*** Opening Given data ***
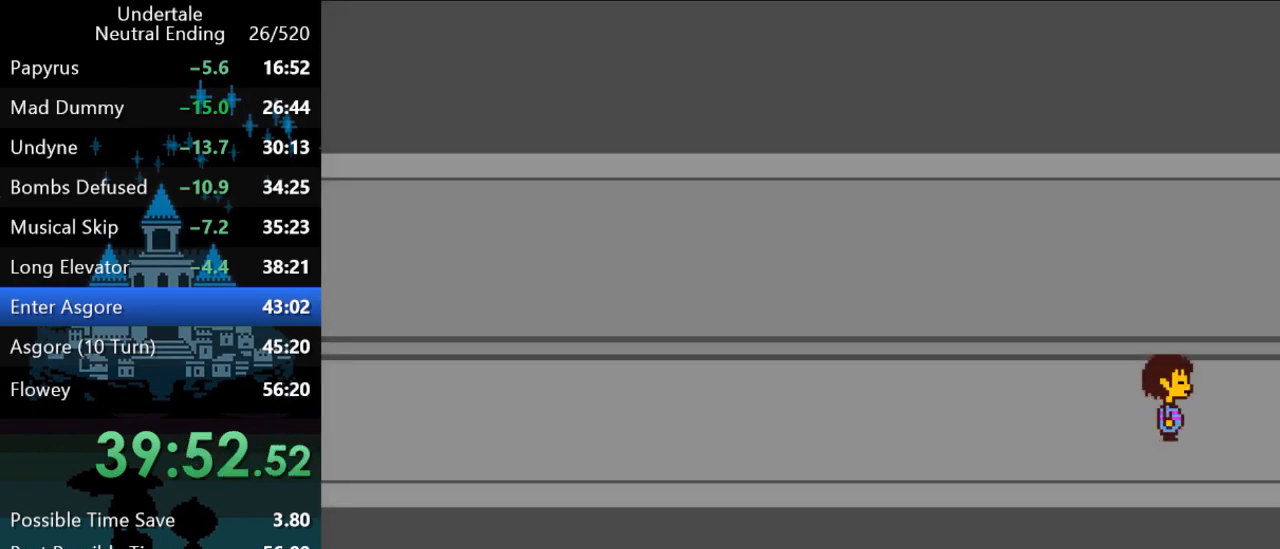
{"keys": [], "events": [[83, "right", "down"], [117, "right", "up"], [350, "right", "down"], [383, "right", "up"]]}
*** Closing Given data ***
*** Opening Given data ***
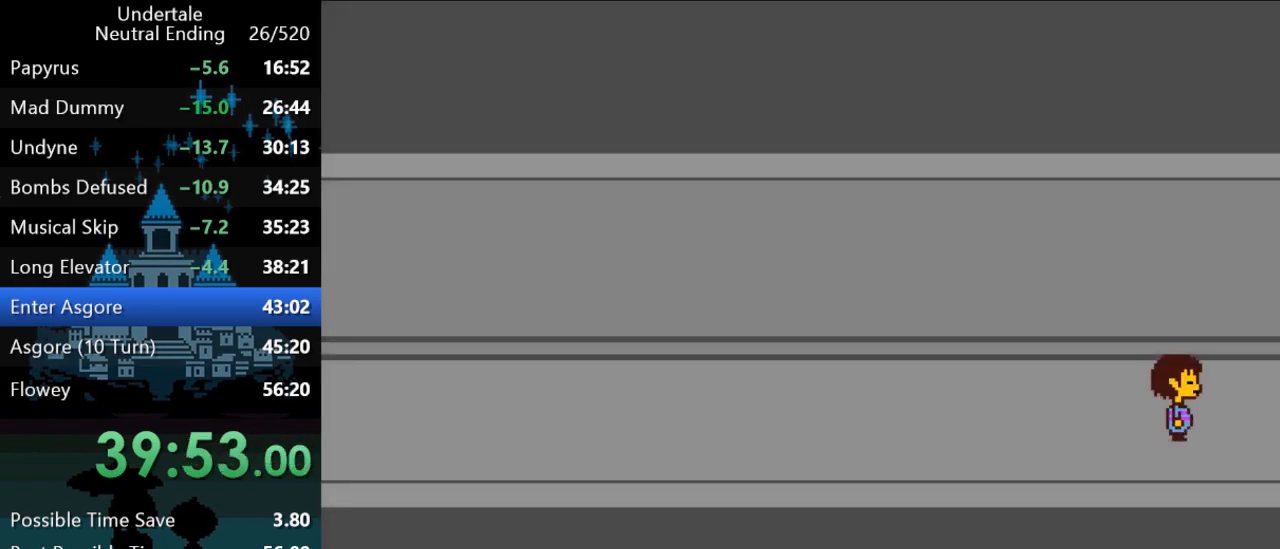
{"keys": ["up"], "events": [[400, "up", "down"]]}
*** Closing Given data ***
*** Opening Given data ***
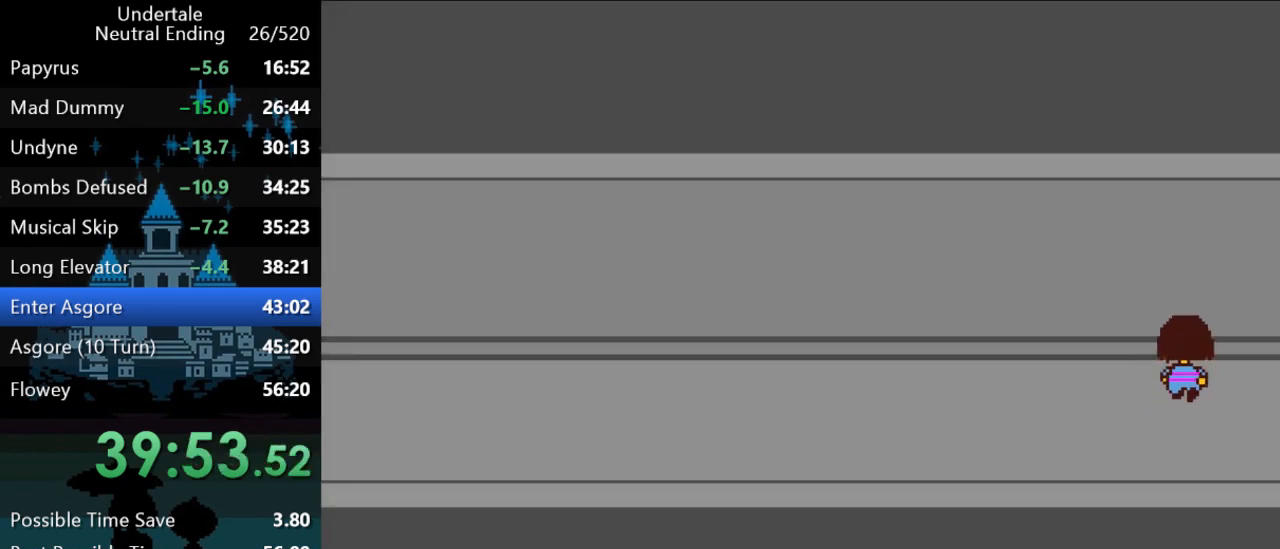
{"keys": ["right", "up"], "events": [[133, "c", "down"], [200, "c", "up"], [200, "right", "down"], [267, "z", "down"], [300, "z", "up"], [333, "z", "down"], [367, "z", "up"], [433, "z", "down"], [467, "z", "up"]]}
*** Closing Given data ***
> [Action item] Check each line of the listing above, and copy it if it contains the word "right".

> [Task answer]
{"keys": [], "events": [[83, "right", "down"], [117, "right", "up"], [350, "right", "down"], [383, "right", "up"]]}
{"keys": ["right", "up"], "events": [[133, "c", "down"], [200, "c", "up"], [200, "right", "down"], [267, "z", "down"], [300, "z", "up"], [333, "z", "down"], [367, "z", "up"], [433, "z", "down"], [467, "z", "up"]]}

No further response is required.